Also worth reading up on are sum-heaps. Alias tables are O(1) to sample from but O(n) to build/modify. Sum-heaps let you modify in O(log(n)) at the cost of sampling in O(log(n)) as well. A good writeup is here: https://timvieira.github.io/blog/post/2016/11/21/heaps-for-i...
Here's a quick demo class that shows the technique. It's amazingly simple.

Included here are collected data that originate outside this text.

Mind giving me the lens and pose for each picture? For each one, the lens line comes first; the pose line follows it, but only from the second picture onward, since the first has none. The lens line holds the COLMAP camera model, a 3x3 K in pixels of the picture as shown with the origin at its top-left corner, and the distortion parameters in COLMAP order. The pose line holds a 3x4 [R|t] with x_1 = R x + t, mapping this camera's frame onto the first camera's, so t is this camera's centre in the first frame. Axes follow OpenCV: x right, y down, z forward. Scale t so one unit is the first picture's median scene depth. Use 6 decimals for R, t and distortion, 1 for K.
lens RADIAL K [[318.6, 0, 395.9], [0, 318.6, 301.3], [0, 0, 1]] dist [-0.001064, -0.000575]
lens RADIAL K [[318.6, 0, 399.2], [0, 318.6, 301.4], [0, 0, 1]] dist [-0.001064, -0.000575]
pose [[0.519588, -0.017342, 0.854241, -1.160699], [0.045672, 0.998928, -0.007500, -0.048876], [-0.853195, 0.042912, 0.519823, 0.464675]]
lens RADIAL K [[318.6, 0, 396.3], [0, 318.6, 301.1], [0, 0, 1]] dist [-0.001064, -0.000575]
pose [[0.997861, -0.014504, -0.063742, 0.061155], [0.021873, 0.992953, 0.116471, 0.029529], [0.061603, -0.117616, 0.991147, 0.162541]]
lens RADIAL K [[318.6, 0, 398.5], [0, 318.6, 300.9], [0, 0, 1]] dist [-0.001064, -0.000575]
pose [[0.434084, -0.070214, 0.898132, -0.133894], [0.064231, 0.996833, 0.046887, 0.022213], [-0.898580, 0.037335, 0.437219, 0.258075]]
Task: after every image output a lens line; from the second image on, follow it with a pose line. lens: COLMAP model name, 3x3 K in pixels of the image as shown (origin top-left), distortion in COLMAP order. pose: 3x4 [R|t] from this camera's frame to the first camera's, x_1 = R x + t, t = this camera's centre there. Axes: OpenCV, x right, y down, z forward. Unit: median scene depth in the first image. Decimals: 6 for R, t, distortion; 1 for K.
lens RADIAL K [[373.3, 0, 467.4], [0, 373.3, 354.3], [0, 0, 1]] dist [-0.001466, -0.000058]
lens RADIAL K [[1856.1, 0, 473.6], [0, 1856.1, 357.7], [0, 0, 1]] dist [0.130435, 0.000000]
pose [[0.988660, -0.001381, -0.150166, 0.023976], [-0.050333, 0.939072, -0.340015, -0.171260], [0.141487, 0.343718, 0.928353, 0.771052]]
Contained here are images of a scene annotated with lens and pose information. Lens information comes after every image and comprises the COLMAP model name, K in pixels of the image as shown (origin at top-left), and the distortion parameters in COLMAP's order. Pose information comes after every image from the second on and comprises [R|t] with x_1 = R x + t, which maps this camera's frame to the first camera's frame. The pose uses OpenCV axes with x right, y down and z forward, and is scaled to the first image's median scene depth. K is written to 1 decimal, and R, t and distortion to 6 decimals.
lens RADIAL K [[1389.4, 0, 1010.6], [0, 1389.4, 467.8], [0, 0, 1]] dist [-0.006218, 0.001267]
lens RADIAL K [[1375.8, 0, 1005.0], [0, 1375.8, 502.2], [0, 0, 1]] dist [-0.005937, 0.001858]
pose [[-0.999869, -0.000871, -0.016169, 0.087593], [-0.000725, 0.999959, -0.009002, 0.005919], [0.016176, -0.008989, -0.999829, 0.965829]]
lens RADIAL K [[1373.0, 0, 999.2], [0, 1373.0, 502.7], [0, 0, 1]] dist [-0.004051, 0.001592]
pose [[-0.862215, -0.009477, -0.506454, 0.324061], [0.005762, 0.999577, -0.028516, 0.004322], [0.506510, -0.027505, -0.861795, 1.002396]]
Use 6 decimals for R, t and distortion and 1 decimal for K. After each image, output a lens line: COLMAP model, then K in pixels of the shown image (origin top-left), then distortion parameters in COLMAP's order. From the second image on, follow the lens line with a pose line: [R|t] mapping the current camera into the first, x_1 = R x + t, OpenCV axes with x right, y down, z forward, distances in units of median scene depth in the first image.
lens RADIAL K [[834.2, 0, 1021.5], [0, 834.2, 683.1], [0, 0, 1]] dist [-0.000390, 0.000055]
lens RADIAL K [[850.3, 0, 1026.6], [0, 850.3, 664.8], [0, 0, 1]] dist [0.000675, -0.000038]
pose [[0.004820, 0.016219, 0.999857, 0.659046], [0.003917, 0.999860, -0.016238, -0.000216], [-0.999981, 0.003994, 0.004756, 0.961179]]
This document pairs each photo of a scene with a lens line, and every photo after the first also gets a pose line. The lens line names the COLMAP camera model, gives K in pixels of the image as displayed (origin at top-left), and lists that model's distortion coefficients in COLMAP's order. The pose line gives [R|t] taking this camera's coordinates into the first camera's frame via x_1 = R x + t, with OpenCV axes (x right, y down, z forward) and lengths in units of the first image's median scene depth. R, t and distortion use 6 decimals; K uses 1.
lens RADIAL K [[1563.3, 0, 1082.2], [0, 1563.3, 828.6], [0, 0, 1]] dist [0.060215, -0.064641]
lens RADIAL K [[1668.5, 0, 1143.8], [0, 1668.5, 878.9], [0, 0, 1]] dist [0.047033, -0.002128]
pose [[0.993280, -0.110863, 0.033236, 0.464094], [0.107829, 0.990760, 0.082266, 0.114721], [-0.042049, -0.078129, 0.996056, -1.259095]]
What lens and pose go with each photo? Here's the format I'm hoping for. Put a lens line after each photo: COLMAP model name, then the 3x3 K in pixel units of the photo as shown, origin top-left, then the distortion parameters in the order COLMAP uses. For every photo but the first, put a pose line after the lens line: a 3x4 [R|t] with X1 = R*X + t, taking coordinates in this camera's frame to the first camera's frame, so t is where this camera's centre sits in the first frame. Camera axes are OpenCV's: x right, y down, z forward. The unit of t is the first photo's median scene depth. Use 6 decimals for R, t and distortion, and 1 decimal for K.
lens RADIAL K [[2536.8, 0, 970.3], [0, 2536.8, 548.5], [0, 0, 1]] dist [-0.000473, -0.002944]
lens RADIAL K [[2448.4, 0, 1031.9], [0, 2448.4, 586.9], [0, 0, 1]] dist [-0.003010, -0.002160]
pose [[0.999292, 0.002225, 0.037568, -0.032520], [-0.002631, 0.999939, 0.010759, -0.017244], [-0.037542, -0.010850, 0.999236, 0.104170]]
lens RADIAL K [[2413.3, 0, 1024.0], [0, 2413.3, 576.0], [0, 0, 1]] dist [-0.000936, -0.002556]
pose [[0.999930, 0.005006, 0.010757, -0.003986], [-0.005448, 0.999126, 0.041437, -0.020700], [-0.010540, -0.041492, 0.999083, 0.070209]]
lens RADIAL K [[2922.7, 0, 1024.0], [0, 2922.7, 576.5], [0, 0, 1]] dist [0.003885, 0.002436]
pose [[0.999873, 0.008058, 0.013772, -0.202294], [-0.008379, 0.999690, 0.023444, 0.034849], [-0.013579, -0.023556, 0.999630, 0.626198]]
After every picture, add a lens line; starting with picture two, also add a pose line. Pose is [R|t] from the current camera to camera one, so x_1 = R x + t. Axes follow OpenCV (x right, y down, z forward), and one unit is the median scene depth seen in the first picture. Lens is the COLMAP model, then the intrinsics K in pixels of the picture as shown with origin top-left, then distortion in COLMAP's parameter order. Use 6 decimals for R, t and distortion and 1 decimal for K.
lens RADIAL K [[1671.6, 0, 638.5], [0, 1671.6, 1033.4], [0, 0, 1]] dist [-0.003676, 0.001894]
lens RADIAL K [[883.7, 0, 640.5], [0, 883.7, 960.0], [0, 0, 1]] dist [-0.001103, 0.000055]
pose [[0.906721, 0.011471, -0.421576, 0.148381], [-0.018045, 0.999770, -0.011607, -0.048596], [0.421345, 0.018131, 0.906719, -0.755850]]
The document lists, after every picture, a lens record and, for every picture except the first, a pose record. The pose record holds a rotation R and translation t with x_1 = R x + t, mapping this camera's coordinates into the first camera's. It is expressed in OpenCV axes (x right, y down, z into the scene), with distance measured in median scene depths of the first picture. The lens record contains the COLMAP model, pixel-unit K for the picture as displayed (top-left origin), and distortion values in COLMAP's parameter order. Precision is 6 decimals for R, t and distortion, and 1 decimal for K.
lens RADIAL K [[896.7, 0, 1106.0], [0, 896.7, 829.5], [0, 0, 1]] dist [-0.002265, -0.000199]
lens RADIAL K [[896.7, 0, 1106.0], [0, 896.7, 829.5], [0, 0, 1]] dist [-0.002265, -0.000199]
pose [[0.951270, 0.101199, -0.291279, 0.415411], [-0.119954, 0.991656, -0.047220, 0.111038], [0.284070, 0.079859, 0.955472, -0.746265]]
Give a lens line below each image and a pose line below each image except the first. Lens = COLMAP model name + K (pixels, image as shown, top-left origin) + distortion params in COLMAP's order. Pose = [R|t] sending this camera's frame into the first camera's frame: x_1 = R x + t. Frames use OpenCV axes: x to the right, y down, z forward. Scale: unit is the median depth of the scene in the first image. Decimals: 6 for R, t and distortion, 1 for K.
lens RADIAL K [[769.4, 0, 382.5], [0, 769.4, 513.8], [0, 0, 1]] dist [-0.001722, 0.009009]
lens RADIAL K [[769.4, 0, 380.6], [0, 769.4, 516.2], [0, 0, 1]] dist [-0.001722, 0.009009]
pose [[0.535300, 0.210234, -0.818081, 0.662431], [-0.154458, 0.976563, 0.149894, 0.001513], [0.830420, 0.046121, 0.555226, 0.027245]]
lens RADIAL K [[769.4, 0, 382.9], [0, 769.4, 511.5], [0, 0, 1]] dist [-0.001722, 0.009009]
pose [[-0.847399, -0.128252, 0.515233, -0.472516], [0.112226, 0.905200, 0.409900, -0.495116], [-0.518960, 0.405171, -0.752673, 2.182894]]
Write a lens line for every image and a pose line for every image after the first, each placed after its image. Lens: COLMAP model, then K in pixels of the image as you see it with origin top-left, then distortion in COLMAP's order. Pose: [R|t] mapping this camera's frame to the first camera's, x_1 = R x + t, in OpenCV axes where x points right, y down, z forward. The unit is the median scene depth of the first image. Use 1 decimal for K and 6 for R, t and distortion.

class Demo EXAMPLE = { "75%" => 0.75, "15%" => 0.15, "9%" => 0.09, "1%" => 0.01 }
def self.sample(choices = EXAMPLE)
choices.max_by { |_, weight| rand ** (1.0 / weight) }.first
end
def self.show(samples: 10000)
items = samples.times.map {sample}
items.each_with_object(Hash.new(0)) do |item, counts|
counts[item]+=1
end.sort_by(&:last).reverse.to_ h
end
end# Demo.show # => {"75%"=>7480, "15%"=>1525, "9%"=>901, "1%"=>94}
Edit: Sorry for the bad formatting. I added a gist:
https://gist.github.com/jasonl99/25d3c922d73f10a75fe228c2de3...
(For choosing from a small number of things this code has the advantage that it's not doing a lot of complicated stuff in Ruby, and in any case the speed probably doesn't matter too much. In fact, even when choosing from a large enough number of things to make this much slower than it need be, the speed may well not matter at all. But it's worth being aware.)